4. Die amerikanische Analyse

Im Hinblick auf das Verhältnis von Perlauge zu Orangeaugen wird in einer Studie der rezessive Charakter des Perlauges bei der Kreuzung eines orangeäugigen Kupfergimpels und einer perläugigen Kapuzinertaube bestätigt (Abb. 8).

Abb. 8 und Abb. 9: Für den Versuch verwendete Tiere und Rassen, Kupfergimpel mit Orangeauge, Kapuziner mit Perlauge, Pommerscher Kröpfer blau mit typischer weißer Bavette, farbigem Kopf und Orangeauge, Nürnberger Bagdette mit scheckbedingt dunklem Auge auf weitgehend weißem Grund. Quelle: Maclary u.a. 2021.

In der F2 fielen aus dieser Kreuzung auch einige phänotypisch Dunkeläugige an, obwohl kein Elternteil ein dunkles Auge hatte. Genetisch zeigten auch diese Jungtiere Besonderheiten in den DNA auf, die typisch für Kapuziner waren, die nicht das dunkle Auge hatten. Lokalisiert in der Erbsubstanz wurde der relevante Bereich aber nicht dort, wo er bei den auch als dunkeläugig eingeordneten Jungtieren der F2 aus der zweiten Paarung vermutet wurde.
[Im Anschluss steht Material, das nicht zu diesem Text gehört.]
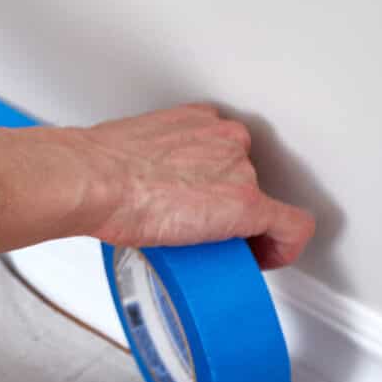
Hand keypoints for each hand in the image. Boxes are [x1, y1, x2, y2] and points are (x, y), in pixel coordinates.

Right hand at [0, 103, 315, 269]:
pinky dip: (283, 248)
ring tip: (211, 249)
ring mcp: (240, 171)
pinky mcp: (247, 204)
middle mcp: (225, 138)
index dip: (221, 181)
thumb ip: (137, 161)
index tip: (206, 202)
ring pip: (262, 206)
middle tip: (201, 232)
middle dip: (227, 208)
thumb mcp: (121, 152)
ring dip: (243, 229)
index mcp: (195, 120)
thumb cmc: (93, 168)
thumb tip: (124, 188)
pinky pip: (289, 228)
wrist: (92, 179)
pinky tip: (266, 261)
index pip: (225, 150)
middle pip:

Wurde in der ersten Paarung kein Ausgangstier mit dunklem Auge eingesetzt und wurden dennoch in der F2 dunkeläugige Jungtiere entdeckt, so bestand die 2. Paarung aus einem Pommernkröpfer mit orangener Augenfarbe und einer geherzten Bagdette mit dunklen Augen.
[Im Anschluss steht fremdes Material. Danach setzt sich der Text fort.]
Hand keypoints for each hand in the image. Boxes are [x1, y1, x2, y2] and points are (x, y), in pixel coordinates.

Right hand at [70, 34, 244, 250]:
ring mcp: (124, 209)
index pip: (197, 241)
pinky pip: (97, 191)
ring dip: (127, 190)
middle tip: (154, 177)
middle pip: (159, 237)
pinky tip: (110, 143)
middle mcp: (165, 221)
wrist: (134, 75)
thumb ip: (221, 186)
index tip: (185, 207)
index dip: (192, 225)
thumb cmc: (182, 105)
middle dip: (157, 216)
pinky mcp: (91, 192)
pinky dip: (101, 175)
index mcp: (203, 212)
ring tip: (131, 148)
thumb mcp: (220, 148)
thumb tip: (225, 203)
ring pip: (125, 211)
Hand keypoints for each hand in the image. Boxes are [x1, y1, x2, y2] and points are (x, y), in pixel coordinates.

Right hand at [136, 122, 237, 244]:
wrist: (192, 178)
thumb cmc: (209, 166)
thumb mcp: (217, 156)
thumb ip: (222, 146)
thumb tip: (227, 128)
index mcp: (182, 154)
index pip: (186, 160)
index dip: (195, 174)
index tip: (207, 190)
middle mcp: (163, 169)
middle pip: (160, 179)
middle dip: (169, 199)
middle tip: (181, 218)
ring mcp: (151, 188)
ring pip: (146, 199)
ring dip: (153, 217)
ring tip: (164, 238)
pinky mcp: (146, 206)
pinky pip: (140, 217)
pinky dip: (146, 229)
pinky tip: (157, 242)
Für die Jungtiere der F2 der 2. Paarung (Abb. 9) ergab sich durch die Untersuchung im Vergleich zu dunkeläugigen und perläugigen Tieren aus einem Datensatz kein eindeutiger Hinweis auf eine Genregion, die für den dunkeläugigen Phänotyp verantwortlich sein könnte.

5. Resümé

Die Verfasser der zweiten Studie haben zur Aufdeckung von Zusammenhängen bei der Augenfärbung unter Einschluss des dunklen Auges keinen einfachen Weg gewählt. Sie haben die Fragestellung gleich mit der Frage der Scheckungen verbunden, so dass im ersten Ansatz nicht unbedingt befriedigende Antworten auf die gestellten Fragen zu erwarten waren. Von den vier in Abb. 5 in verschiedenen Genkonstellationen aufgezeigten Dunkeläugigen wurde in der Studie mit der Bagdette eine einzige, und vielleicht nicht typische Form eingesetzt. Fleckenschecken mit unregelmäßiger Scheckung (Abb. 6) wurden in der Studie indirekt angesprochen, weil solche Tiere in der F2 teilweise angefallen sind. Ein Hineintasten in die Fragestellung zunächst bei Einfarbigen wäre sicherlich zur Grundlegung einfacher gewesen. Wichtig ist aber dennoch, dass mit dieser Untersuchung schon ein Einstieg in die Analyse komplexer Scheckungen getan wurde.

Literatur

Fillmore, Gary, Eye Color, PGNV&Comments, December 1992, pp. 9-11.

Hollander, W.F., and R.D. Owen, Iris Pigmentation in Domestic Pigeons, Genetica 21, 1939, pp. 408-419.

Maclary, Emily T. u.a., Two Genomic Loci Control Three Eye Colors in the Domestic Pigeon (Columba livia), doi: https://doi.org/10.1101/2021.03.11.434326 (preprint)

Sell, Axel, Genetik der Taubenfärbungen, Achim 2015

Sell, Axel, Taubenzucht. Möglichkeiten und Grenzen züchterischer Gestaltung, Achim 2019

Sell, Axel. Pigeon Genetics. Applied Genetics in the Domestic Pigeon, Achim 2012

Si Si, Xiao Xu, Yan Zhuang et. al, The Genetics and Evolution of Eye Color in Domestic Pigeons (Columba livia) doi:https://doi.org/10.1101/2020.10.25.340760 (preprint)

Stringham et al., Divergence, Convergence, and the Ancestry of Feral Populations in the Domestic Rock Pigeons, Currently Biology (2012), doi: 10.1016/j.cub.2011.12.045.